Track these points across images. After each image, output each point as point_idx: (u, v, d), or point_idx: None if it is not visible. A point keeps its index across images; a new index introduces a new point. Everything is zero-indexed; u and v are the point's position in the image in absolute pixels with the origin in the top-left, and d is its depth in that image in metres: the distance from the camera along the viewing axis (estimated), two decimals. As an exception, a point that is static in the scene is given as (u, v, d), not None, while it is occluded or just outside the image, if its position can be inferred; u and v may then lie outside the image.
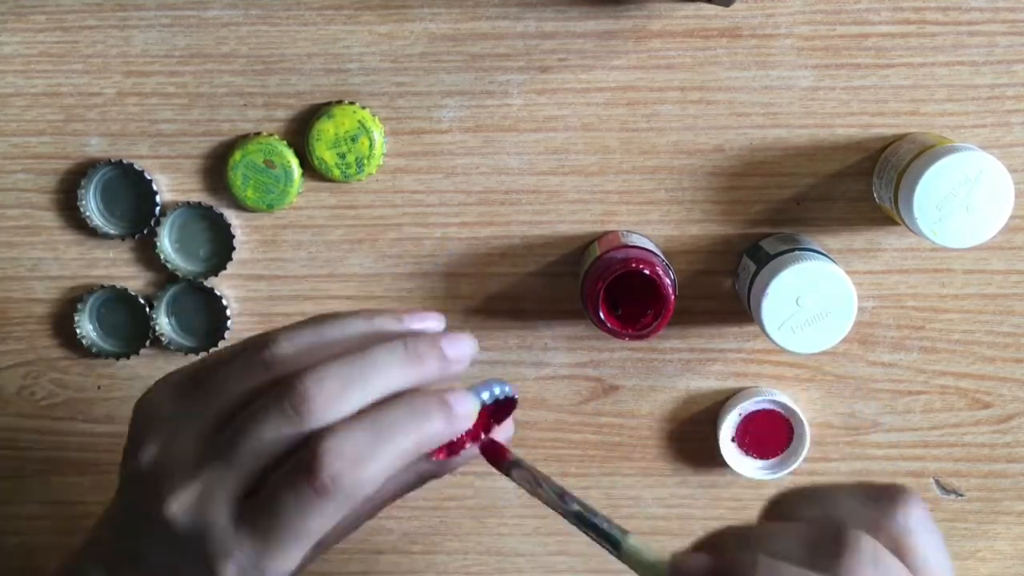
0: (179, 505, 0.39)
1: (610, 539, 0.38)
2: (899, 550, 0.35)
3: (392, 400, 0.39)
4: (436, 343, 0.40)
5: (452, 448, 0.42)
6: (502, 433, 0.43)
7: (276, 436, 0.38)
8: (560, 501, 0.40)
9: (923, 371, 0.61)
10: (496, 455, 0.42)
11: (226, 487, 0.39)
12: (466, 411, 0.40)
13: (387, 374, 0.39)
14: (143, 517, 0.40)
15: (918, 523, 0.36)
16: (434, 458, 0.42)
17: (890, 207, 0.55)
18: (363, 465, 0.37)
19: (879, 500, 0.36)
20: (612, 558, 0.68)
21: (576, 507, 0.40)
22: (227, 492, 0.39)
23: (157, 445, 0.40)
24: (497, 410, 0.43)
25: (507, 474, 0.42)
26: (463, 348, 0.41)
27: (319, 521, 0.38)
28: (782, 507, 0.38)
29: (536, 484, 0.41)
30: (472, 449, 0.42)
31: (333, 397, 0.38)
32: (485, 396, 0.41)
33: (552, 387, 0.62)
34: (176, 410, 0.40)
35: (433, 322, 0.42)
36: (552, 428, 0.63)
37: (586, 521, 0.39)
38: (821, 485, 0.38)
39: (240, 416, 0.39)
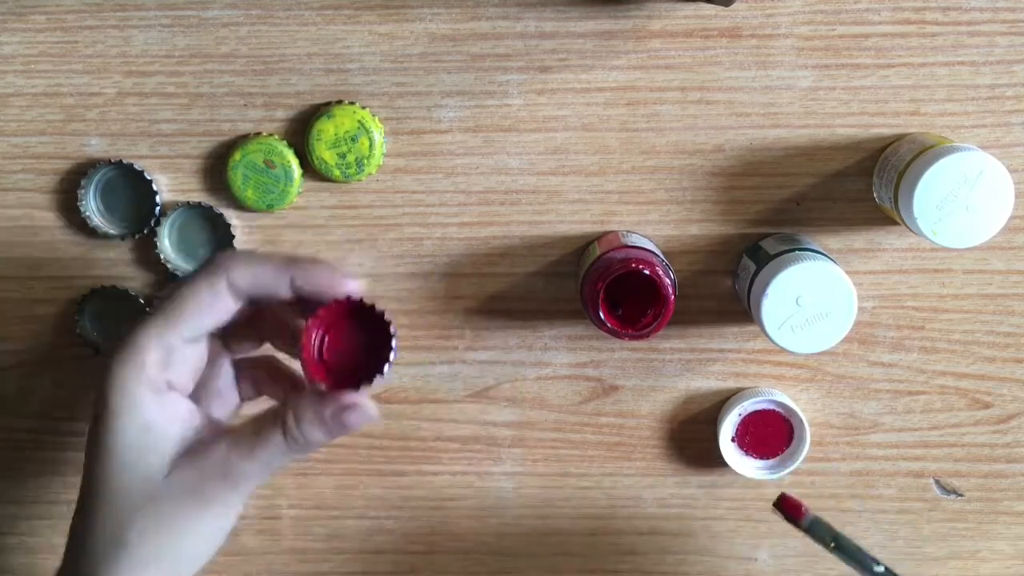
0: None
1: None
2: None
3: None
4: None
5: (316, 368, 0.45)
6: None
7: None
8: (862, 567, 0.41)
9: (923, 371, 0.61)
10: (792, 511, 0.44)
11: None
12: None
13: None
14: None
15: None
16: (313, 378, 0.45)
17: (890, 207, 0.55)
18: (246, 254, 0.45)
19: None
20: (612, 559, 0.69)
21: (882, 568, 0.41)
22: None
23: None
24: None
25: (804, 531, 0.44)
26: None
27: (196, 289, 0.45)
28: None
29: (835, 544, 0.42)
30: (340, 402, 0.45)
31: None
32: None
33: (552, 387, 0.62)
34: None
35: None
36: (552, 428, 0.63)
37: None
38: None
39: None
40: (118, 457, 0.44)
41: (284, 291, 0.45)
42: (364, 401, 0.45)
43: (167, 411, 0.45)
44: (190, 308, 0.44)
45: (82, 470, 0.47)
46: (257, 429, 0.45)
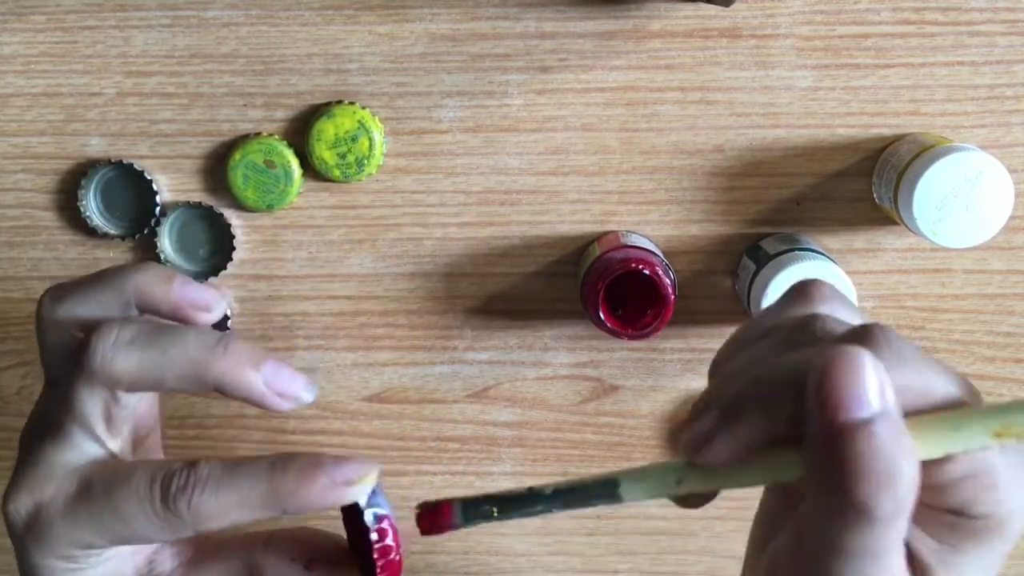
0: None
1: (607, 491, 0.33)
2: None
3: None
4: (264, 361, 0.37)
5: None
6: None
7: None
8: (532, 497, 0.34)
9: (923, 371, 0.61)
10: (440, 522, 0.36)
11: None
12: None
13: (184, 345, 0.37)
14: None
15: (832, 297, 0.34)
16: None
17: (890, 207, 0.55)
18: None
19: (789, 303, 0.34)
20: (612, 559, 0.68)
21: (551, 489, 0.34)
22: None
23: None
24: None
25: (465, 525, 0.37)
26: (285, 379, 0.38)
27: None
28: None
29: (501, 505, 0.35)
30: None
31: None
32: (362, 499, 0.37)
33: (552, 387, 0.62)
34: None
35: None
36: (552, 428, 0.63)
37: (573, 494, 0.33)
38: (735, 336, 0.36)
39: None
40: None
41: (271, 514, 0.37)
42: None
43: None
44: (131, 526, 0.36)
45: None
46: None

----

Repeat the data above exactly, leaving out any pictures it holds.

### Answer area
Track these points across images. After each image, output each point as point_idx: (u, v, d), or point_idx: None if it is not visible. A point keeps its index across images; a new index introduces a new point. Everything is zero-indexed; u and v are the point's position in the image in absolute pixels with the origin in the top-left, and d is its depth in that image in metres: the distance from the camera along the viewing axis (estimated), two decimals. As an exception, a point that is static in the scene is given as (u, v, d), not None, while it is occluded or just outside the image, if its position can be inferred; u and v may then lie outside the image.
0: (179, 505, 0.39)
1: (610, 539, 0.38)
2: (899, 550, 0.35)
3: (392, 400, 0.39)
4: (436, 343, 0.40)
5: (452, 448, 0.42)
6: (502, 433, 0.43)
7: (276, 436, 0.38)
8: (560, 501, 0.40)
9: (923, 371, 0.61)
10: (496, 455, 0.42)
11: (226, 487, 0.39)
12: (466, 411, 0.40)
13: (387, 374, 0.39)
14: (143, 517, 0.40)
15: (918, 523, 0.36)
16: (434, 458, 0.42)
17: (890, 207, 0.55)
18: (363, 465, 0.37)
19: (879, 500, 0.36)
20: (612, 558, 0.68)
21: (576, 507, 0.40)
22: (227, 492, 0.39)
23: (157, 445, 0.40)
24: (497, 410, 0.43)
25: (507, 474, 0.42)
26: (463, 348, 0.41)
27: (319, 521, 0.38)
28: (782, 507, 0.38)
29: (536, 484, 0.41)
30: (472, 449, 0.42)
31: (333, 397, 0.38)
32: (485, 396, 0.41)
33: (552, 387, 0.62)
34: (176, 410, 0.40)
35: (433, 322, 0.42)
36: (552, 428, 0.63)
37: (586, 521, 0.39)
38: (821, 485, 0.38)
39: (240, 416, 0.39)
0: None
1: None
2: None
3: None
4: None
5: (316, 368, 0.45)
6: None
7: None
8: (862, 567, 0.41)
9: (923, 371, 0.61)
10: (792, 511, 0.44)
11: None
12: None
13: None
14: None
15: None
16: (313, 378, 0.45)
17: (890, 207, 0.55)
18: (246, 254, 0.45)
19: None
20: (612, 559, 0.69)
21: (882, 568, 0.41)
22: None
23: None
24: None
25: (804, 531, 0.44)
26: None
27: (196, 289, 0.45)
28: None
29: (835, 544, 0.42)
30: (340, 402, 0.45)
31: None
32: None
33: (552, 387, 0.62)
34: None
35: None
36: (552, 428, 0.63)
37: None
38: None
39: None
40: (118, 457, 0.44)
41: (284, 291, 0.45)
42: (364, 401, 0.45)
43: (167, 411, 0.45)
44: (190, 308, 0.44)
45: (82, 470, 0.47)
46: (257, 429, 0.45)
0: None
1: (607, 491, 0.33)
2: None
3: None
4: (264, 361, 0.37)
5: None
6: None
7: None
8: (532, 497, 0.34)
9: (923, 371, 0.61)
10: (440, 522, 0.36)
11: None
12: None
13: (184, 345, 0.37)
14: None
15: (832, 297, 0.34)
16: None
17: (890, 207, 0.55)
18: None
19: (789, 303, 0.34)
20: (612, 559, 0.68)
21: (551, 489, 0.34)
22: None
23: None
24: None
25: (465, 525, 0.37)
26: (285, 379, 0.38)
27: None
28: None
29: (501, 505, 0.35)
30: None
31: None
32: (362, 499, 0.37)
33: (552, 387, 0.62)
34: None
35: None
36: (552, 428, 0.63)
37: (573, 494, 0.33)
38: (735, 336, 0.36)
39: None
40: None
41: (271, 514, 0.37)
42: None
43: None
44: (131, 526, 0.36)
45: None
46: None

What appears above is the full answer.